Il convient de constater que les clichés publiés sur le site lilamariage sont des clichés dénués de toute originalité pris selon les angles habituels pour mettre en valeur et promouvoir des vêtements, qu’il n’existe aucun décor spécifique choisi par M. M. et que les costumes sont ceux créés par Mme B.

En conséquence, les demandes fondées sur la publication des clichés de M. M. sur le site lilamariage se heurte à une contestation sérieuse.

Pour ce qui est des clichés montrant M. B. dans son activité de disc-jockey, M. M. ne démontre pas davantage que son rôle de photographe professionnel a dépassé la mise en œuvre de la technique qu’il maîtrise bien comme tout professionnel de la photographie et que l’empreinte de sa personnalité ressort de ces clichés.

Ainsi la vraisemblance de la contrefaçon n’est pas établie et en conséquence, M. M. sera débouté de ses demandes fondées sur la contrefaçon de ses clichés. »

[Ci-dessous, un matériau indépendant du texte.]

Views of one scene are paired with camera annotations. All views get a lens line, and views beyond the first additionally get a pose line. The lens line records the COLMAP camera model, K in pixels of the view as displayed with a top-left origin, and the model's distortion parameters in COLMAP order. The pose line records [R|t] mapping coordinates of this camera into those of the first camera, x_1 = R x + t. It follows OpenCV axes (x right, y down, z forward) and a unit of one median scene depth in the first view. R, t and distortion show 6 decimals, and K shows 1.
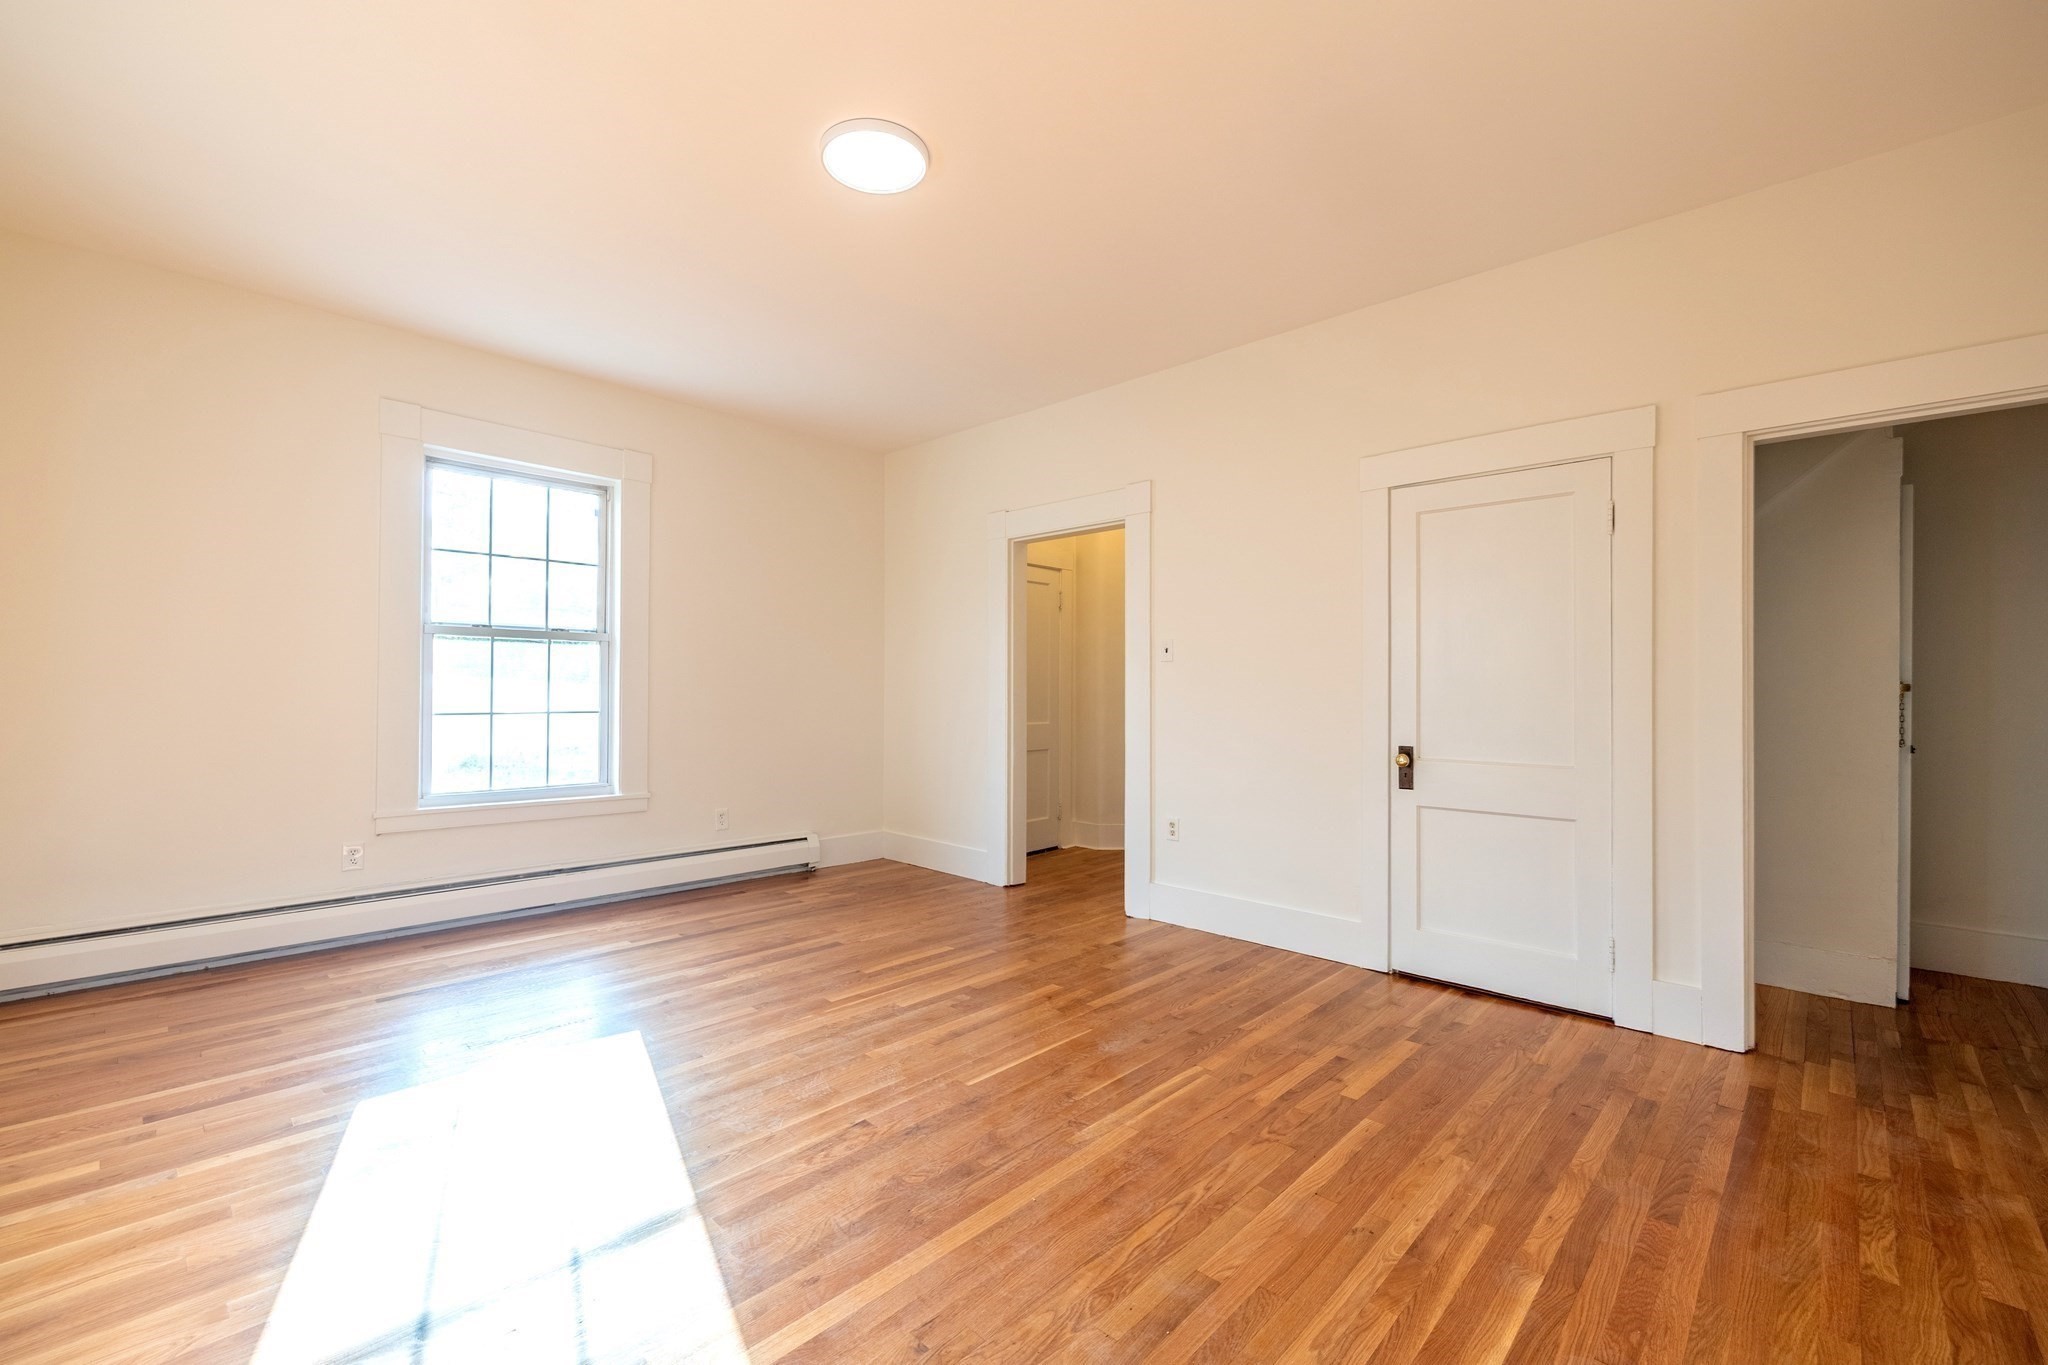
lens RADIAL K [[861.8, 0, 1013.2], [0, 861.8, 691.9], [0, 0, 1]] dist [0.002014, 0.001515]
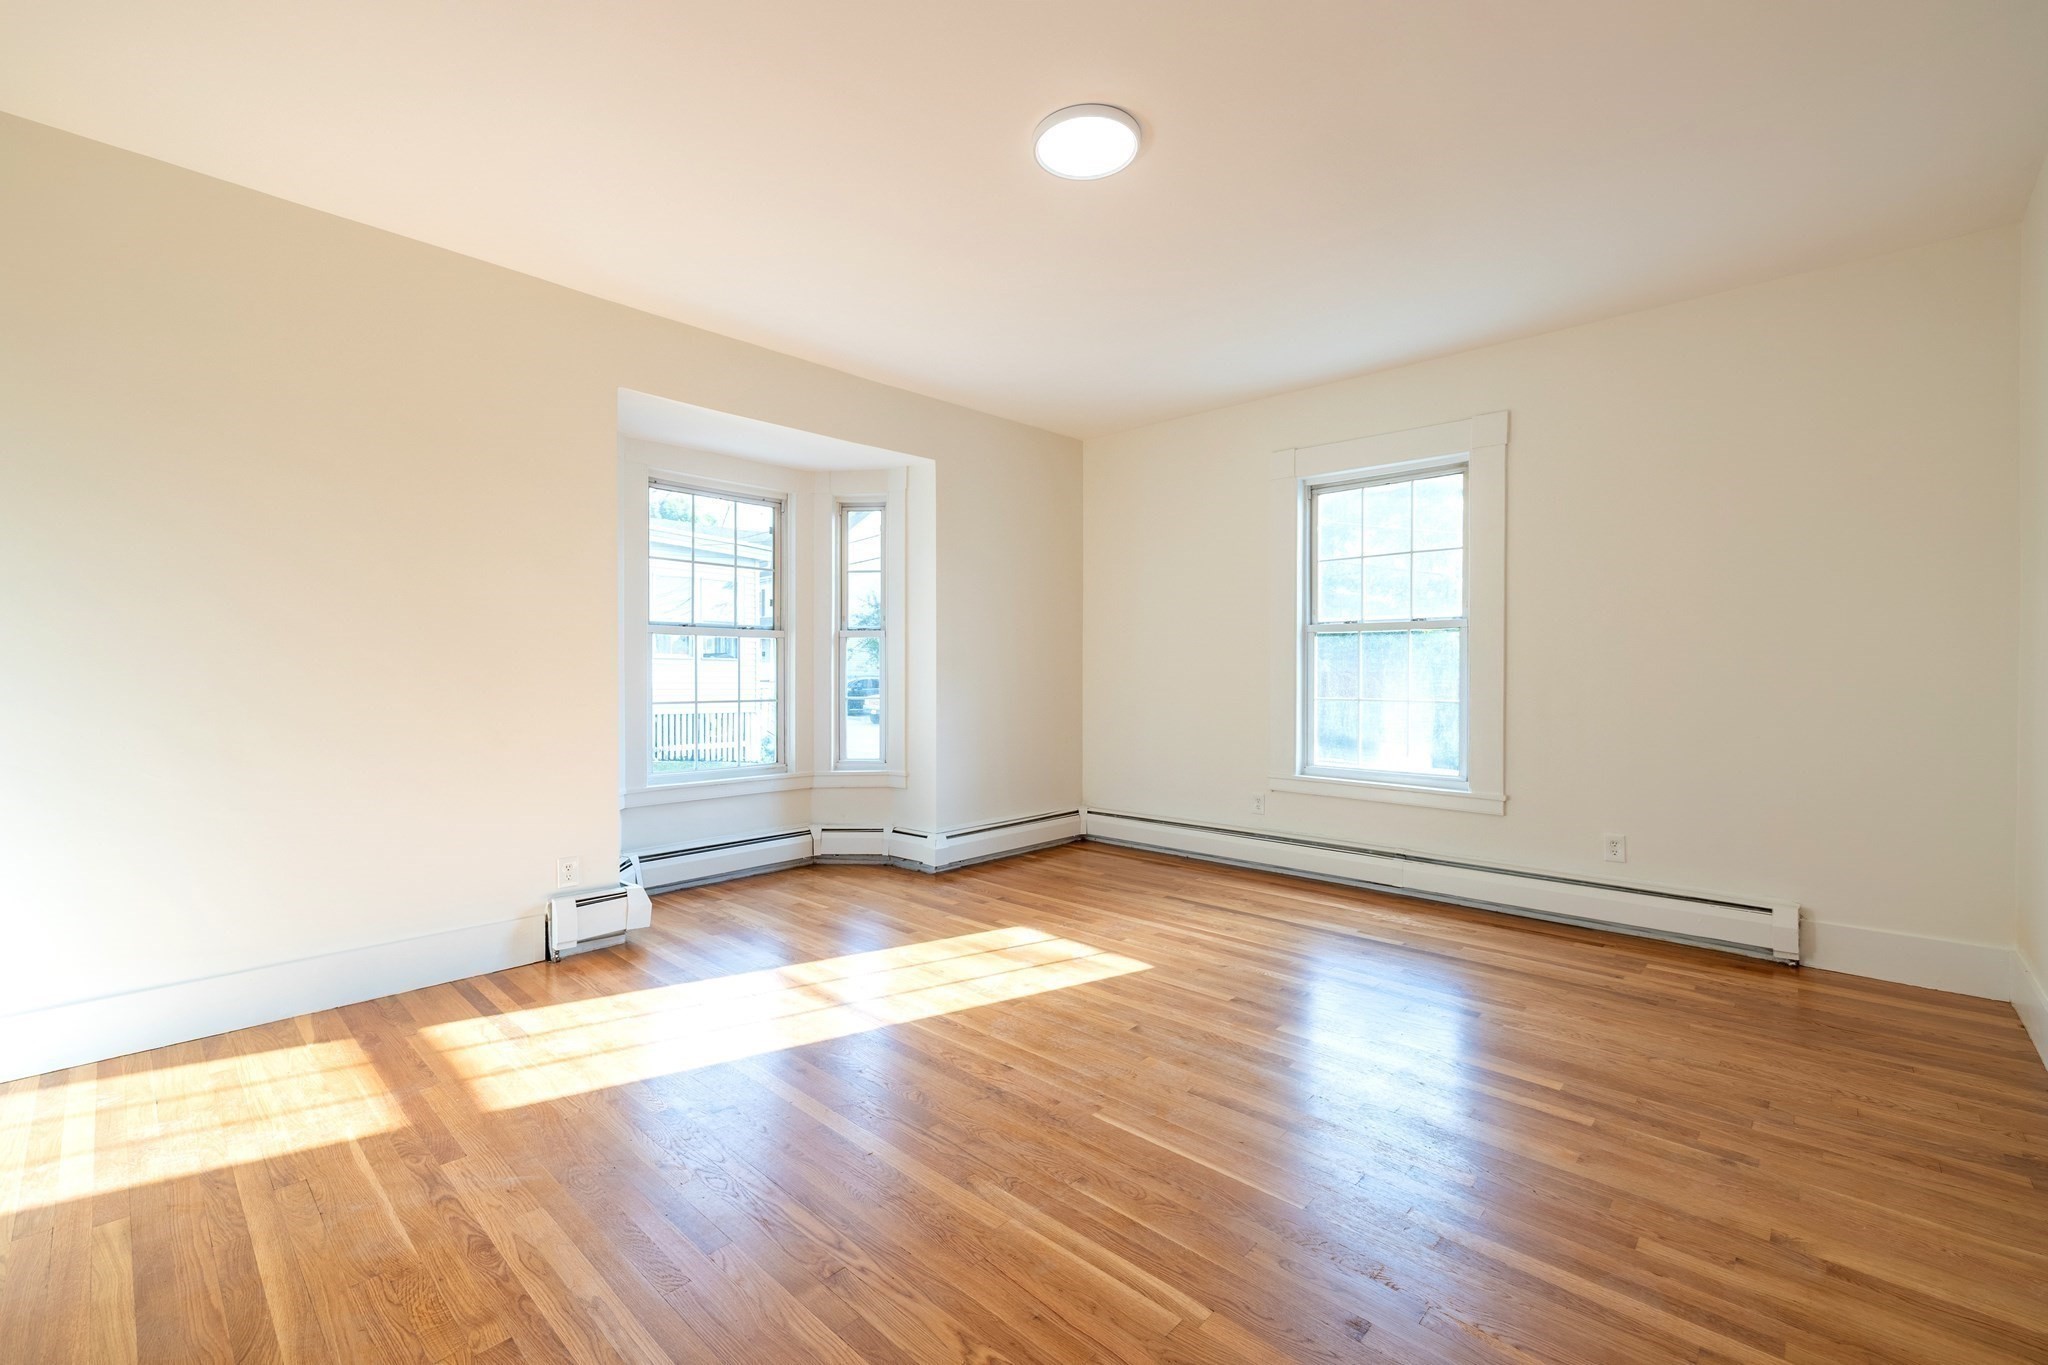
lens RADIAL K [[861.8, 0, 1013.5], [0, 861.8, 679.1], [0, 0, 1]] dist [0.002014, 0.001515]
pose [[0.005555, -0.001293, -0.999984, 0.836001], [-0.002680, 0.999996, -0.001308, -0.000796], [0.999981, 0.002687, 0.005552, 0.890417]]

Ainsi, pour accéder au rang d’œuvre une photographie doit « dépasser la mise en œuvre de la technique », afin de pouvoir percevoir l’empreinte de la personnalité du photographe.

Cette empreinte de la personnalité s’apprécie en fonction des choix opérés par le photographe sur l’instant de la prise de vue, le cadrage ou encore le jeu des lumières.

Le photographe, simple technicien, ne peut être considéré comme auteur et ne pourra donc engager aucune action au titre de la contrefaçon de droit d’auteur.